Health
event

Thinking Urban Health

MAPBOX

As part of IAMP’s involvement in the ICSU-IAMP-UNIU Urban Health and Wellbeing programme, IAMP co-chair Lai Meng Looi recently attended an Urban Thinkers campus in Kuching, Malaysia.

Between 24-27 January 2016, 170 academics, urban planners, medical doctors, engineers, geographers, scientists, public health specialists, health policy makers, students and members from, local authorities, civil society and the media from 28 countries, convened in the city of Kuching in Sarawak, Malaysia at an Urban Thinkers Campus (UTC) meeting focused on ‘Health and Wellbeng in the City we Need’.  

Urban Thinkers Campuses (UTC) are initiatives of UN-Habitat (http://unhabitat.org/), conceived as platforms to bring together partners and urban actors to address challenges and proposed solutions to urban futures. The three days of deliberations in Kuching raised issues and solutions to be articulated in a joint statement on ‘The City We Need 2.0’, which will feed to the Habitat III Conference in Quito, Ecuador, in October this year. Each constituent group at the meeting discussed broadly on current health issues and then focused on health impacts in their areas of interest. 

The UTC in Kuching was unique in many ways. This was the first UTC to be held in Malaysia; it was also the first UTC to focus on health.  Kuching was chosen as the venue as it is Malaysia’s link in the Alliance for Healthy Cities (http://www.alliance-healthycities.com/).
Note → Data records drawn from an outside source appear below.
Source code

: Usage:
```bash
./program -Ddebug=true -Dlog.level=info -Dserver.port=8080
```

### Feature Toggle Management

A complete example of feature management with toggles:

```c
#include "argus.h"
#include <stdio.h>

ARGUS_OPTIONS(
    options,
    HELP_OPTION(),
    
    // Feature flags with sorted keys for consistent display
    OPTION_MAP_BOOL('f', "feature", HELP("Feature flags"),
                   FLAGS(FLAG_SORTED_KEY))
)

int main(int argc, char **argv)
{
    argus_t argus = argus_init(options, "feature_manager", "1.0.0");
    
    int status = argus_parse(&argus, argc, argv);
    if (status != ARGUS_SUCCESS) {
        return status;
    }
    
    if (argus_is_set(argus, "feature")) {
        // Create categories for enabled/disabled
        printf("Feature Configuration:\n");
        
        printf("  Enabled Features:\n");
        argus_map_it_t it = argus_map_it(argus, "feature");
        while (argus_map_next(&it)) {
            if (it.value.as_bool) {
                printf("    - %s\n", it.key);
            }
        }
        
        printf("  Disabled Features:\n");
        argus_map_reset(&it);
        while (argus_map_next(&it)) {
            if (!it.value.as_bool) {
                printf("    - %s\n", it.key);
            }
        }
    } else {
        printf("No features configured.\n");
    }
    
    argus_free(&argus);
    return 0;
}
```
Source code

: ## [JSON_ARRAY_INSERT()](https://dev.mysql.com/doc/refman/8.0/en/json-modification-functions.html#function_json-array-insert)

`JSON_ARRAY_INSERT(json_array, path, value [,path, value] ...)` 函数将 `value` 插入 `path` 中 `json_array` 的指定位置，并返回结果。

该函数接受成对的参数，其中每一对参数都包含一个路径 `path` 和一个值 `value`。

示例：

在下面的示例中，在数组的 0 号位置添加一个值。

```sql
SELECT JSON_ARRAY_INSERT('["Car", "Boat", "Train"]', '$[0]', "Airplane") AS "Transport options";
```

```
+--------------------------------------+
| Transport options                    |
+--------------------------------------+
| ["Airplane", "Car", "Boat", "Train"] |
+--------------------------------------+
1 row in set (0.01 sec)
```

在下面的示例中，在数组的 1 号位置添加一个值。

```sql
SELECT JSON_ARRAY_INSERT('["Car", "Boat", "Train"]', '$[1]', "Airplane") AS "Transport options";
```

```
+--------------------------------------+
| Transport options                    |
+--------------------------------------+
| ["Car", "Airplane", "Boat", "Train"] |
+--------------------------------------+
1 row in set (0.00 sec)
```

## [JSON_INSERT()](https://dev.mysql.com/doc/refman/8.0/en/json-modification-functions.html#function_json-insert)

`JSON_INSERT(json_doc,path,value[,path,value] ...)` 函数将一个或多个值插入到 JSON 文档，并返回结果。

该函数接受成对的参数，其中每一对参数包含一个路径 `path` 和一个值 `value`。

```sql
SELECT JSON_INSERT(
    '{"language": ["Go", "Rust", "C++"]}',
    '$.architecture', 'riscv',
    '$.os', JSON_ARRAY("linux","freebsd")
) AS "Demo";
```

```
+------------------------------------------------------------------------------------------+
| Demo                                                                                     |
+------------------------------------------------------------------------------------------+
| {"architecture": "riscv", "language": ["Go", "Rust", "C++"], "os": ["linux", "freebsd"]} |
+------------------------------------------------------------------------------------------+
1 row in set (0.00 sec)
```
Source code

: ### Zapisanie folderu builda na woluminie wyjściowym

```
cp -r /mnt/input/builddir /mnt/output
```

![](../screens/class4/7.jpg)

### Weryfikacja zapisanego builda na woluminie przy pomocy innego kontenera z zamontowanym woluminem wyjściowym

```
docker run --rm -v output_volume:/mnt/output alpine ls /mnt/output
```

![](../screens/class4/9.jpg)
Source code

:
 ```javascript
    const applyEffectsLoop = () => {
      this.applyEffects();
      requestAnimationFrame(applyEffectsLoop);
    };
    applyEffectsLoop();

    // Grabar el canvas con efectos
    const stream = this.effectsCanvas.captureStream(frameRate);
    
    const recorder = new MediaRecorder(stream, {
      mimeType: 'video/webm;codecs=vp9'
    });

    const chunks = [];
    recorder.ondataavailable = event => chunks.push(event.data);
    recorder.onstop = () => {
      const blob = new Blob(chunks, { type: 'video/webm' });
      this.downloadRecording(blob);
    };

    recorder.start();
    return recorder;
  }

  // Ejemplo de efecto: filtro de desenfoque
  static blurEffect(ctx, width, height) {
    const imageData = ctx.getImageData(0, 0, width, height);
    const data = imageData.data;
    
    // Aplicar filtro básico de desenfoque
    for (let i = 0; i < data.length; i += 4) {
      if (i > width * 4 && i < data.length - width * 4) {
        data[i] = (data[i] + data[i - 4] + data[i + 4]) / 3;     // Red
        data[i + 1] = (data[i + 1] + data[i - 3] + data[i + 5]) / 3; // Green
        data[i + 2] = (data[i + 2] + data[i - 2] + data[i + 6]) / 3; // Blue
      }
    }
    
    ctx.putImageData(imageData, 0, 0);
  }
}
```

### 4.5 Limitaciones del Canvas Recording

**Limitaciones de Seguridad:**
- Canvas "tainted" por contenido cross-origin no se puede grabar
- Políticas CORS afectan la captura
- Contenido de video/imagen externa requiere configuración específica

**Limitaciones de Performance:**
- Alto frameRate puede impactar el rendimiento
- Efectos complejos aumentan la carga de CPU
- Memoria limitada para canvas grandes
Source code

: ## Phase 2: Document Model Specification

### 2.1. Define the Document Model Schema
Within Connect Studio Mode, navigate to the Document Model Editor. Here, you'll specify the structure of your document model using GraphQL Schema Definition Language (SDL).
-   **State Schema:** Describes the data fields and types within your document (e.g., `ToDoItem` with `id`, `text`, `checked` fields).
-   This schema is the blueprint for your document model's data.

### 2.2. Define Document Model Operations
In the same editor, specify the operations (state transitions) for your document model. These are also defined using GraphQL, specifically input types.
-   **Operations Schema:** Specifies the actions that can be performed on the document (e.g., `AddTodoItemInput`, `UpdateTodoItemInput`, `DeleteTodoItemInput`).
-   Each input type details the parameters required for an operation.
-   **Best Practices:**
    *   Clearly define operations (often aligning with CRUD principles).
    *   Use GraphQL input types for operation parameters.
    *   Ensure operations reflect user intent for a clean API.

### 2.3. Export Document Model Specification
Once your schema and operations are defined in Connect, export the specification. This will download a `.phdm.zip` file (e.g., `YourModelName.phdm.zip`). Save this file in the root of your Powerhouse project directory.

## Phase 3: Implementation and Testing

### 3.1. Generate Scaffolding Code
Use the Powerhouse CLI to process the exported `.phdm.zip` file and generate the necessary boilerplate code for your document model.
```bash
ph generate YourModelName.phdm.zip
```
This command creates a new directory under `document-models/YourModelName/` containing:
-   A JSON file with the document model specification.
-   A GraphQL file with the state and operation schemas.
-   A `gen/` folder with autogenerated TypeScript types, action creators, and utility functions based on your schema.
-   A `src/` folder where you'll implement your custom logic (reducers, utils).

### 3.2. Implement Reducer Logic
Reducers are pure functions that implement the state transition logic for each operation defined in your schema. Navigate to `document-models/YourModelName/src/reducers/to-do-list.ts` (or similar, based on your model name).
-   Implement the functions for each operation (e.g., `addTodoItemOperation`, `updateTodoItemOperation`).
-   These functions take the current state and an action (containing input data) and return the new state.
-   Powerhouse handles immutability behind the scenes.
In 2015, Kuching was also declared a ‘City of Unity’ by the Malaysian government, reflecting the successful integration of its unique wide cultural and ethnic diversity.

The meeting was generously hosted by the Sarawak Government and led by United Nations University (UNU), World Urban Campaign, thinkcity and Health City Kuching, Sarawak.  It was held at the Sarawak State Library.

IAMP has a strong commitment to the global urban health agenda, and is involved in a 10-year ‘systems approach’ project  on ‘Urban Health and Wellbeing’ with the International Council for Science (ICSU) and the United Nations University Institute for Global Health (UNU) (See: URBAN HEALTH Project), which aims to advance the inclusion of urban health in national implementation plans for the SDGs (https://sustainabledevelopment.un.org/sdgs) (linking goals #3 ‘God health and wellbeing’ and #11 ‘Sustainable cities and communities’) and in the UN Habitat final report.  

Jo Boufford (president of the New York Academy of Medicine) acts as IAMP’s Urban Health focal point.